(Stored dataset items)
>>>
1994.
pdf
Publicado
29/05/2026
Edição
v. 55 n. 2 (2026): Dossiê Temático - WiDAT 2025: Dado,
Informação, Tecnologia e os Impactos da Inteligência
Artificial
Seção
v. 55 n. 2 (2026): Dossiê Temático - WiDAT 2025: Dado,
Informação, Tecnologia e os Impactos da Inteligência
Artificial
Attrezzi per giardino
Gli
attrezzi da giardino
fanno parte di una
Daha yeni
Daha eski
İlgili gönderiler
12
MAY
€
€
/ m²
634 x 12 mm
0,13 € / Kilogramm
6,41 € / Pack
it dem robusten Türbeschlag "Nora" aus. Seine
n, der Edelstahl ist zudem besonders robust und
<<<
>>>
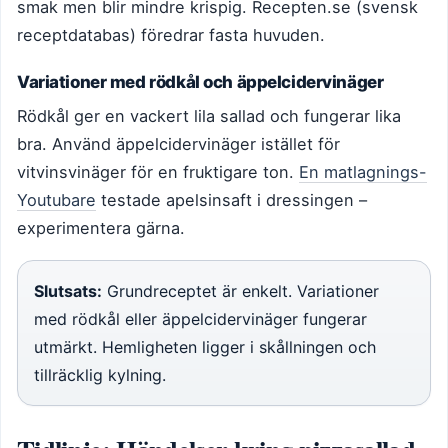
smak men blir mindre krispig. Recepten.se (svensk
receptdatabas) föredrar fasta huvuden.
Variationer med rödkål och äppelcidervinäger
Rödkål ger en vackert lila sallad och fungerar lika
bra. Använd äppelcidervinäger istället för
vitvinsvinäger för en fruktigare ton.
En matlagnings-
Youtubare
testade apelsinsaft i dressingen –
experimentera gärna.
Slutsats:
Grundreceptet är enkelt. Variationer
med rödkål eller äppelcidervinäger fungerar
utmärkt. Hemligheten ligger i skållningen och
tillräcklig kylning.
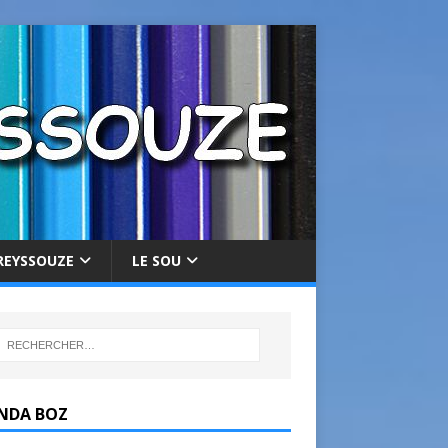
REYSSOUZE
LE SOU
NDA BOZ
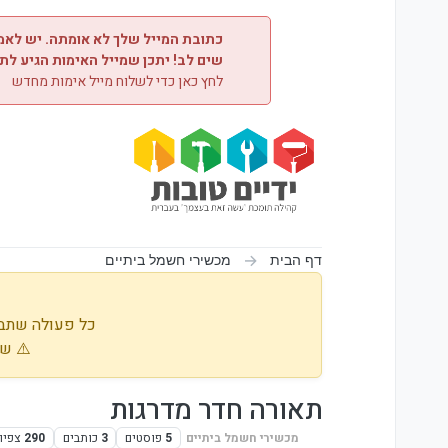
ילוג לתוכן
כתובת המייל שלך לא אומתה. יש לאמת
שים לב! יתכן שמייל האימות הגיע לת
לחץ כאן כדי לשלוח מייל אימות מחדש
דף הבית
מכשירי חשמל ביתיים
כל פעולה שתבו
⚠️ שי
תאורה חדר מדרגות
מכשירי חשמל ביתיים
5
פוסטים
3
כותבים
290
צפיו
<<<
Exercise aim —
Looking at the records above, count the lines where the word "äppelcidervinäger" appears. State only the number.

Response to the exercise —
3